Floyd Norris’ article in Friday’s New York Times, In Europe, a Marriage Shows Signs of Fraying, quotes Jens Weidman, president of the Bundesbank. “A widespread lack of trust in public finances weighs heavily on growth,” he said. “There is uncertainty regarding potential future tax increases, while funding costs are rising for private and public creditors alike.” In those circumstances, continued austerity “might inspire confidence and actually help the economy to grow.” Andrew Mellon, Herbert Hoover’s Treasury secretary, could not have said it better.
Paul Krugman has called it the confidence fairy, and follows up in his Friday column, Death of a Fairy Tale. As Professor Krugman puts it, “the idea was that the confidence fairy would come in and reward policy makers for their fiscal virtue.”

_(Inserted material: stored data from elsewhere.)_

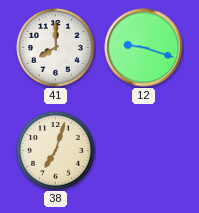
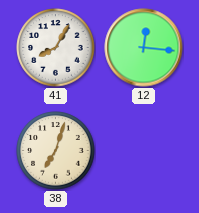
41: 8:00 -> 8:05
12: 9:18 -> 12:16
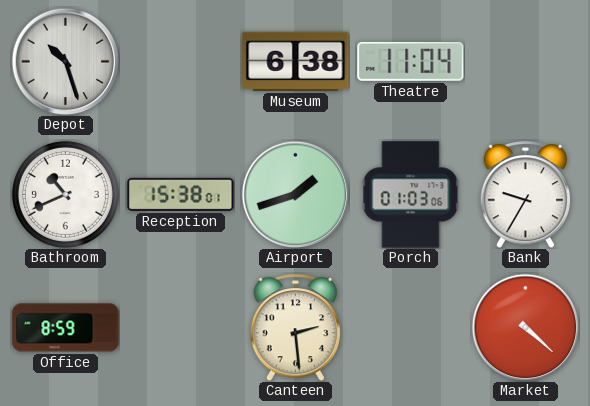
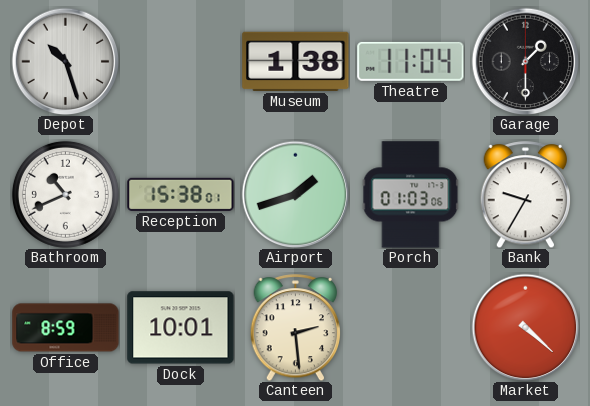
Museum: 6:38 -> 1:38
Garage: none -> 1:30
Dock: none -> 10:01
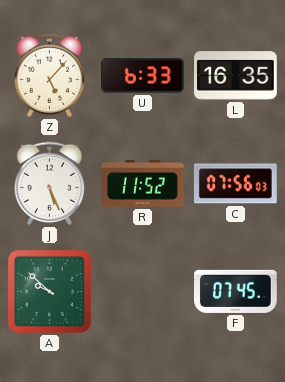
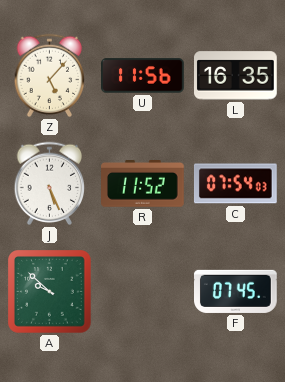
U: 6:33 -> 11:56
C: 07:56 -> 07:54
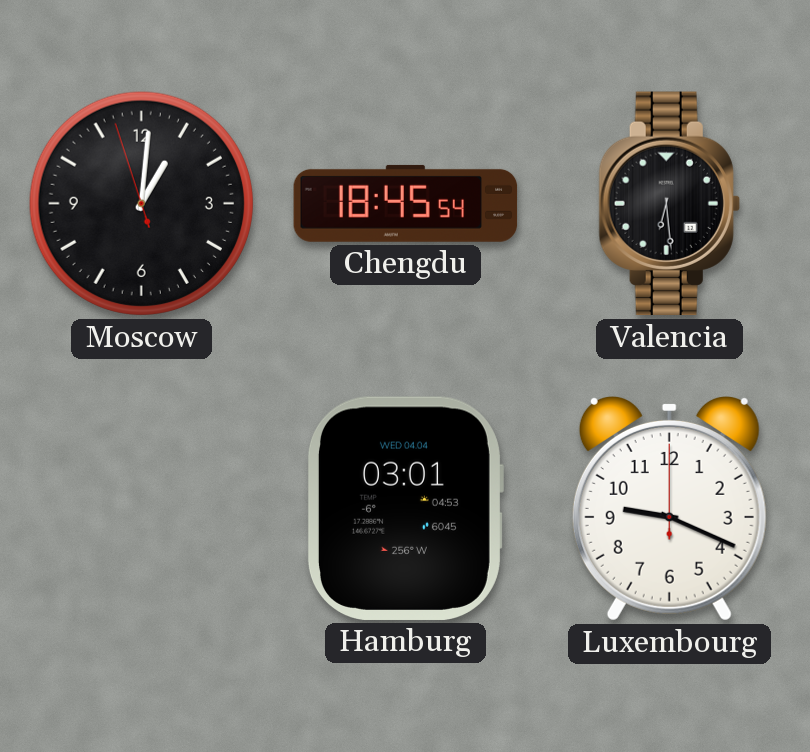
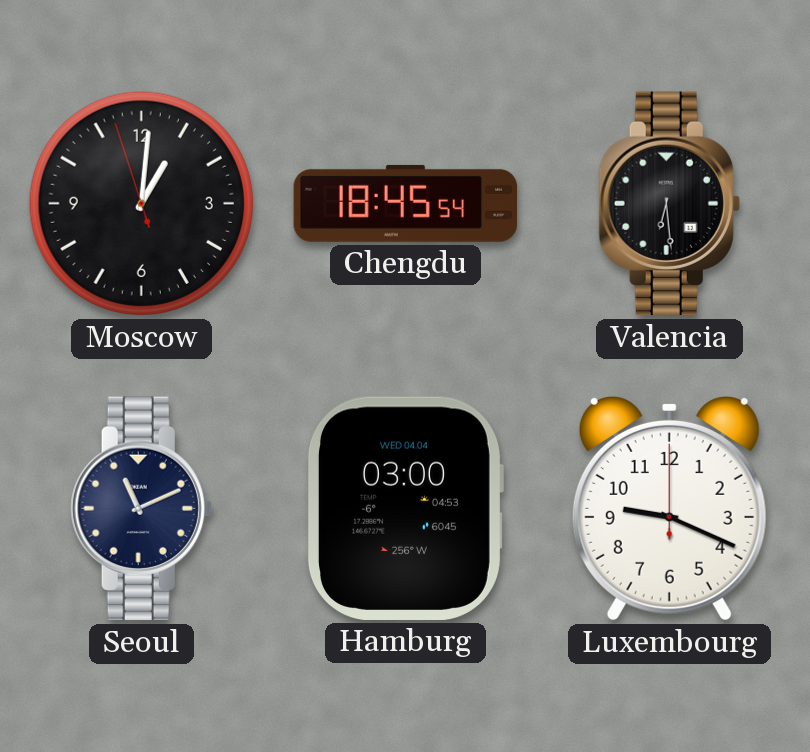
Seoul: none -> 11:11
Hamburg: 03:01 -> 03:00
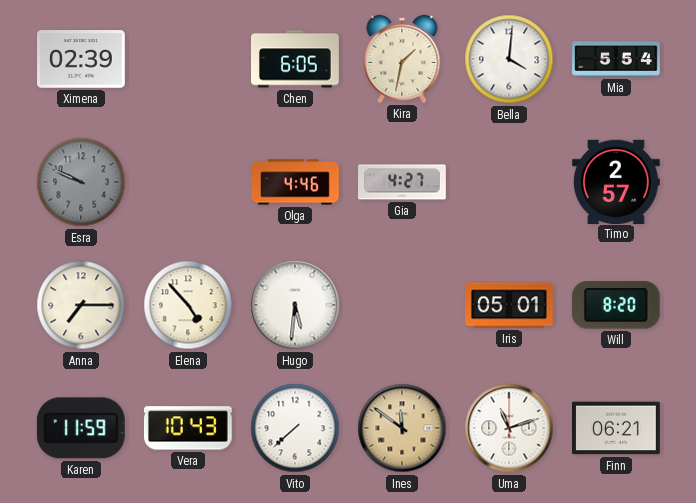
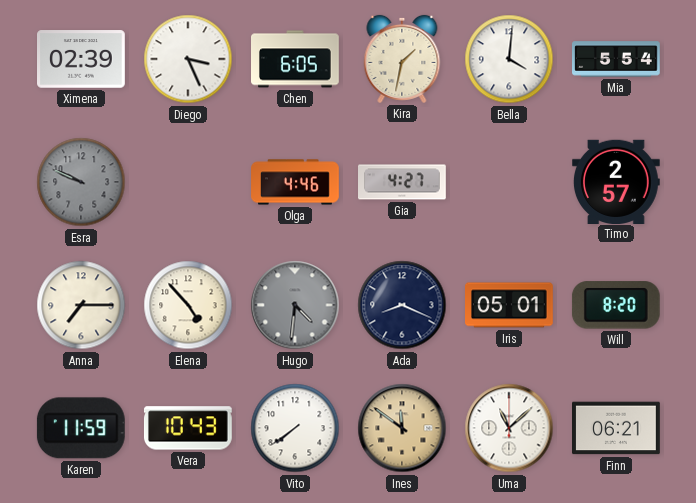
Diego: none -> 3:26
Hugo: 5:31 -> 4:31
Hugo dial: white -> grey
Ada: none -> 8:19
Vito: 7:38 -> 7:39
Uma: 11:12 -> 11:08
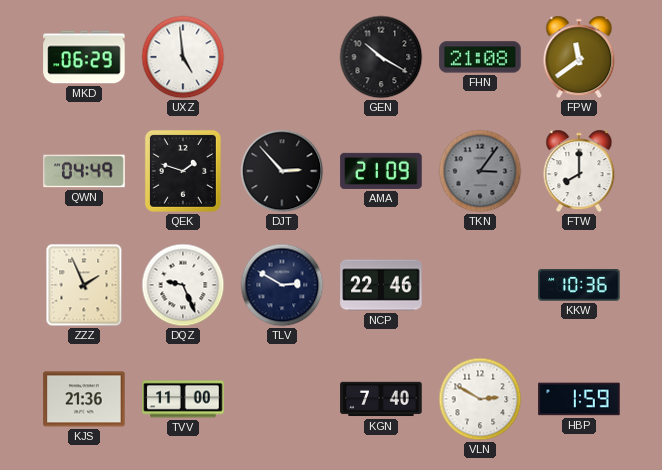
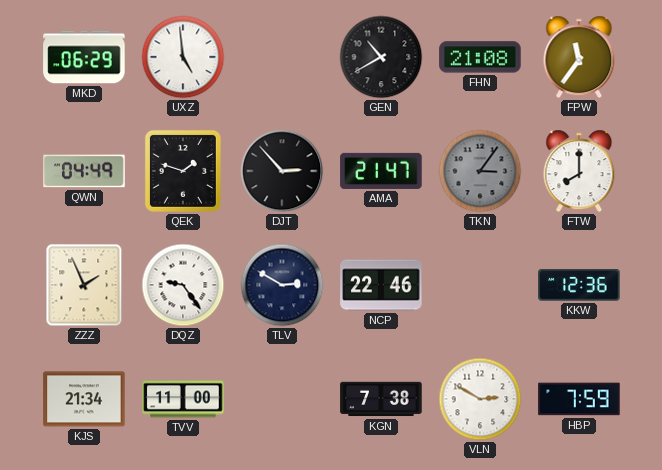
GEN: 10:20 -> 10:40
FPW: 11:39 -> 11:36
AMA: 21:09 -> 21:47
DQZ: 9:26 -> 9:24
KKW: 10:36 -> 12:36
KJS: 21:36 -> 21:34
KGN: 7:40 -> 7:38
HBP: 1:59 -> 7:59
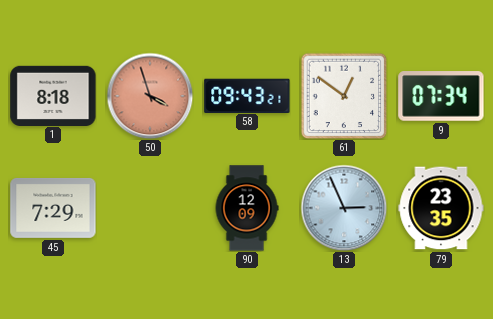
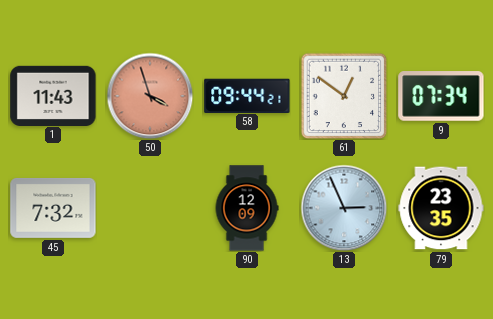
1: 8:18 -> 11:43
58: 09:43 -> 09:44
45: 7:29 -> 7:32
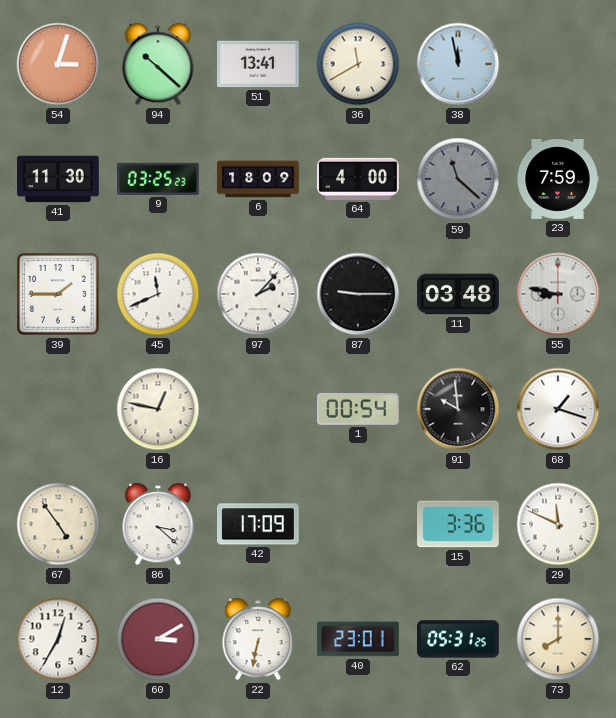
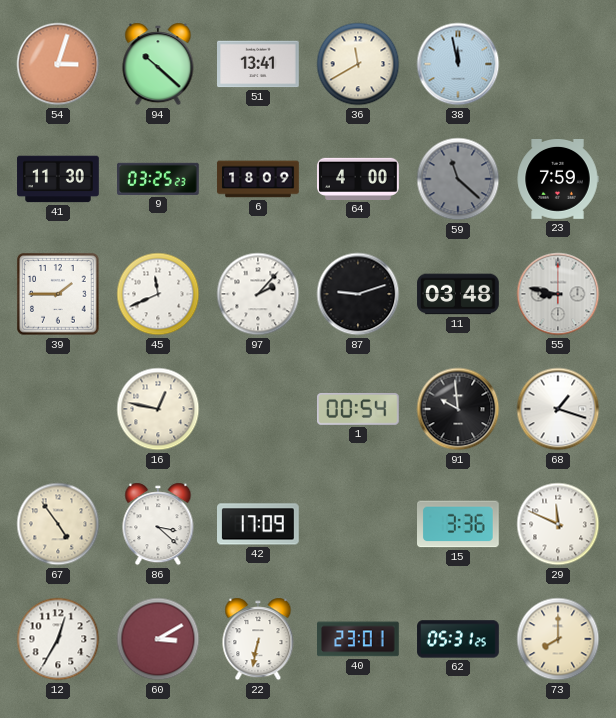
87: 9:15 -> 9:12
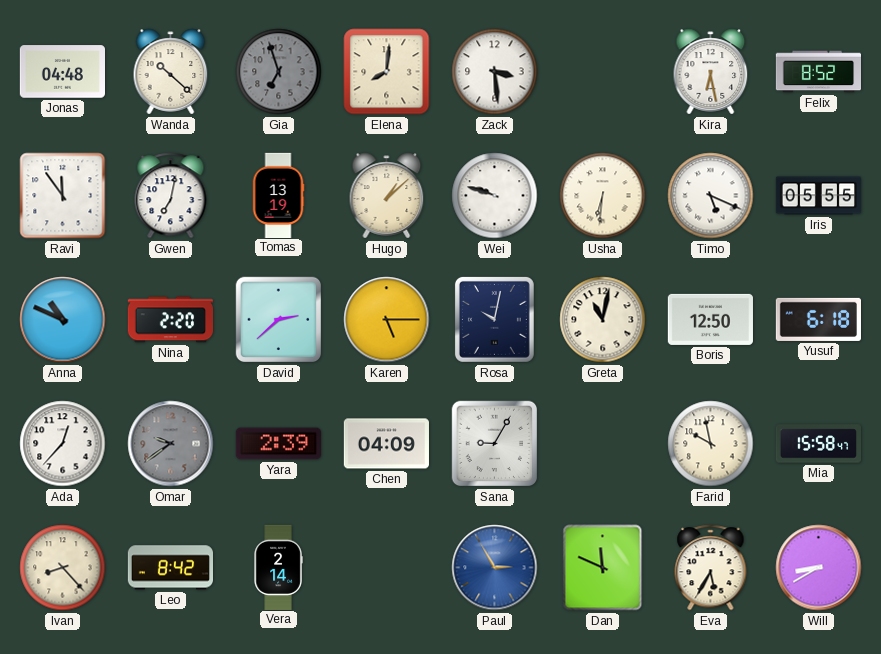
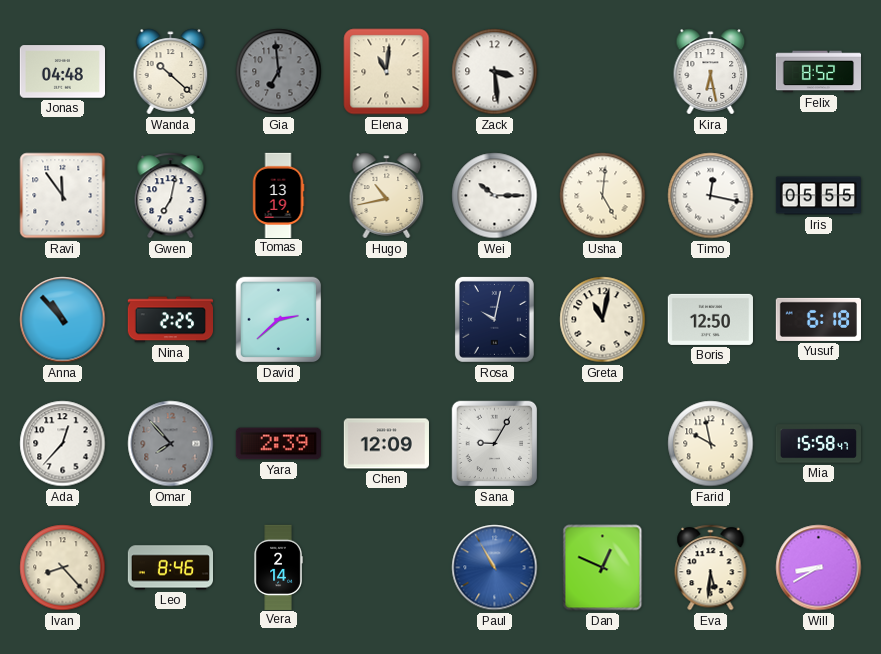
Gia: 6:57 -> 6:59
Elena: 8:01 -> 11:01
Hugo: 1:08 -> 10:43
Wei: 9:48 -> 10:15
Usha: 6:31 -> 5:01
Timo: 5:19 -> 12:17
Anna: 10:49 -> 10:53
Nina: 2:20 -> 2:25
Karen: 5:15 -> none
Omar: 9:39 -> 7:53
Chen: 04:09 -> 12:09
Leo: 8:42 -> 8:46
Paul: 2:55 -> 10:55
Dan: 11:49 -> 12:49
Eva: 5:35 -> 5:31
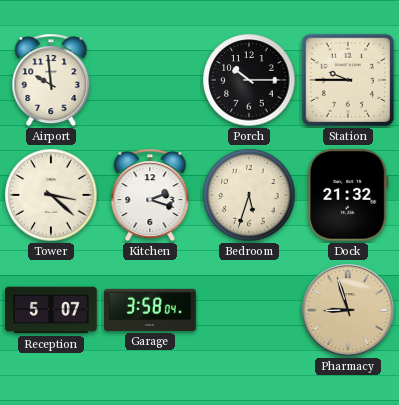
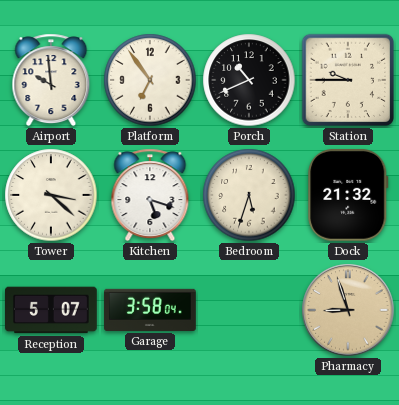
Platform: none -> 6:54
Porch: 10:15 -> 10:41
Kitchen: 2:18 -> 5:18
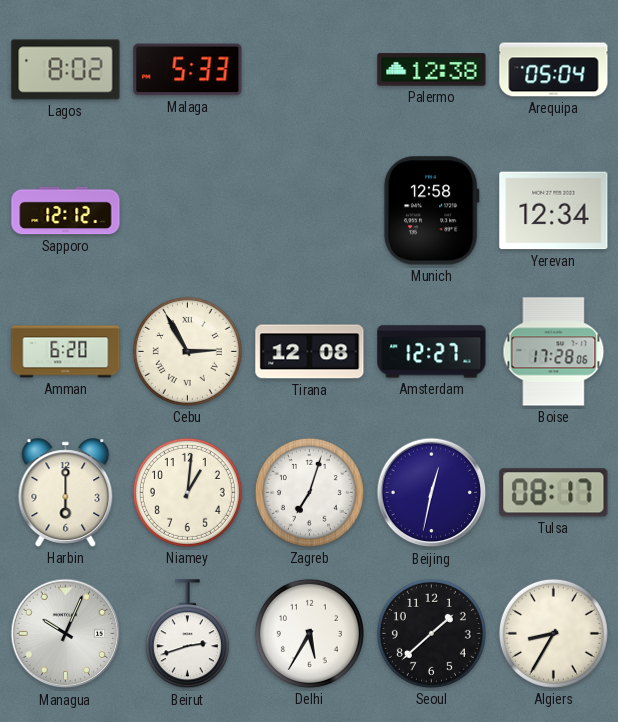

I have referenced, in earlier posts, Jonathan Haidt’s What the Tea Partiers Really Want. In it he concludes that what conservatives such as Tea Partiers have is a moral passion, and what they want is not liberty, but karma. Defining karma simplistically, if you do the right thing, you should receive good fortune; do the wrong thing, and you should suffer.
If, as several commentators have noted, we tend to project our sense of how the family should manage onto the government and the world at large, we would believe that just as it is a moral good to manage our family’s finances to keep us out of debt, it is a moral good for governments to avoid debt as much as possible. There should be karma in this; if governments make the proper moral choice to avoid debt, good fortune should follow.
In the near term, as Professor Krugman notes, this has not worked out. Austerity seems to be leading to a debt spiral as economies shrink and see their debt loads increase. Maybe karma requires patience, and in the long-term, austerity will result in more stable economies. Or maybe our sense of karma is misplaced when it comes to global economics, maybe there is no confidence fairy, and maybe we’ll find out before it’s too late.